Expressing breastmilk is the act of removing milk from your breast, either by hand or using a manual or electric pump. You may want to express milk if:
- your breasts feel uncomfortably full
- you will be spending some time away from your baby and would like someone else to give them your breastmilk, or are returning to work
- your baby is not feeding well (for example if your baby was born with a cleft lip or palate)
- your baby was born early and you need to stimulate your milk supply for when they are ready to suckle from the breast
How to express breast milk
There are a few different ways to express your breastmilk; you can do this by hand. The trick to this technique is to press the milk ducts behind your nipple. If you squeeze just the nipple, you won’t get milk and it will more than likely hurt! Gently and rhythmically press down on your breasts, making a C-shape with your thumb and forefinger and your milk should start to appear.
Many mothers use a pump to express breastmilk. You can choose between a manual or an electric pump; with both single and double electric pumps working well. You could also use a Breastmilk Collector while feeding from the other side to catch any letdown milk and store for a later feed.
Once you have your breast pump set up it is best to be seated whilst expressing. It sometimes helps to have a picture of your baby with you as this can encourage the release of a special hormone that encourages your body to produce breastmilk (clever really isn’t it?!) It’s also important to keep a drink nearby (water for example) so that you can stay hydrated during your expressing session.
If your breastmilk is freshly expressed it can keep for up to 6 hours without refrigeration. Breastmilk can be stored in a fridge at 5 to 10 degrees Celsius for up to 3 days and a fridge 0 to 4 degrees Celsius for up to 8 days. You can store milk in a freezer at -18 degrees Celsius or below for up to 6 months.
When placing your milk in the fridge, place it in the coldest part of the fridge, which is generally right at the back. Try to avoid storing it in the door as this is the warmest part of the fridge and can cause bacteria to grow.
Expressed breastmilk can be fed to your baby straight from the fridge. Alternatively it can be warmed by placing the container in warm water to take the chill off slightly. Take care not to over warm and check the temperature before feeding to baby.
Some mothers express a little colostrum (first milk, rich in carbohydrates, protein and antibodies) to freeze during the last trimester of pregnancy, in case either they or their baby face feeding difficulties at birth.
If you are expressing shortly after birth colostrum can be stored at temperatures of up to 32ºC for 12 hours for a full term baby.

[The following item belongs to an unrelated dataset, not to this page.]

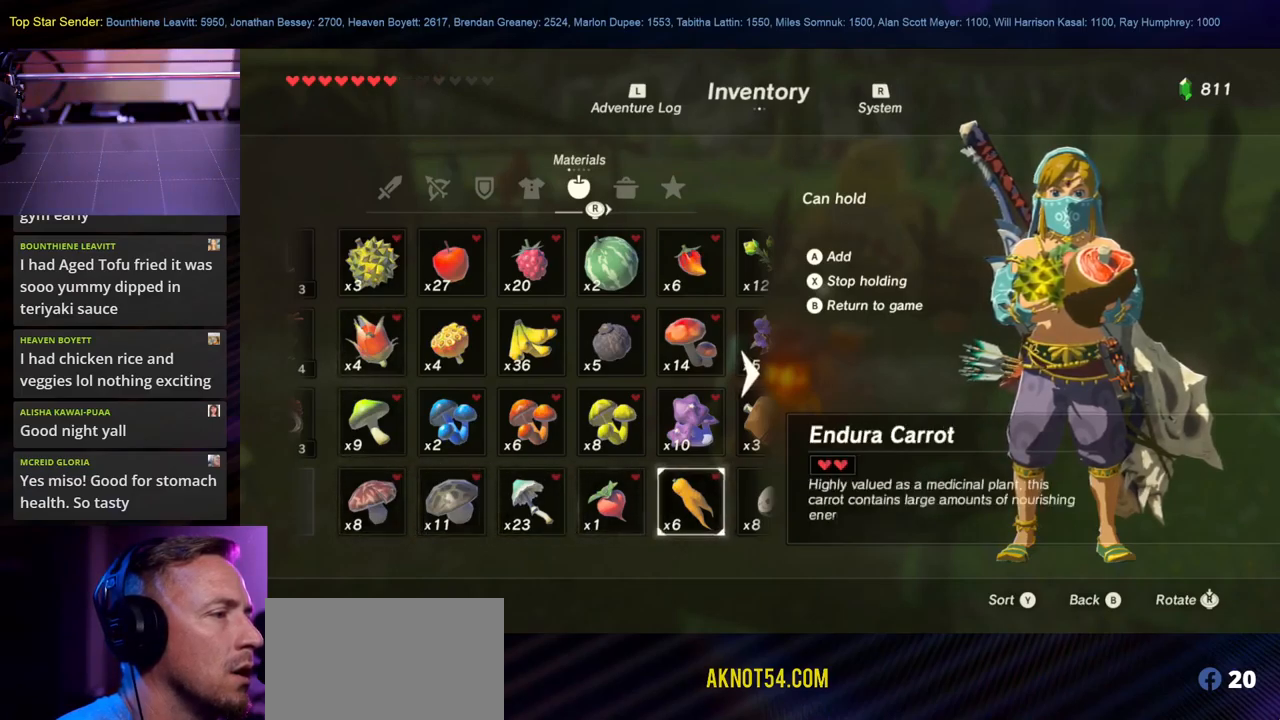
{"buttons": [], "left_stick": "center", "right_stick": "center", "events": []}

You will express very small quantities, say a teaspoon or so each time, for the first couple of days. On about day 3 – 5 after your baby is born, your breasts will start to produce ‘mature milk’. The volume of milk you produce will increase.
If your baby is unable to come to your breast it is important to begin expressing as soon as you are able, and to express as often as your baby would feed; about 8-12 times in 24 hours in the early days.
Expression of breastmilk is a learned skill, so don’t be disheartened if you do not seem to be expressing much milk at first.
Pumps work by generating and releasing suction to remove milk from the breast. You may find it helps if you prepare a little beforehand.
Stress and cool body temperature can make pumping less productive, so you could try using a warm compress, breast massage and relaxation techniques. It also helps to have a photograph of your baby to look at, or a piece of their recently worn clothing to remind you of their smell. You may find that after an early morning feed is a good time to express, as often your supply is plentiful at this time. You can, of course, express whenever and how often you need to. You can also express from one breast while your baby is feeding from the other side.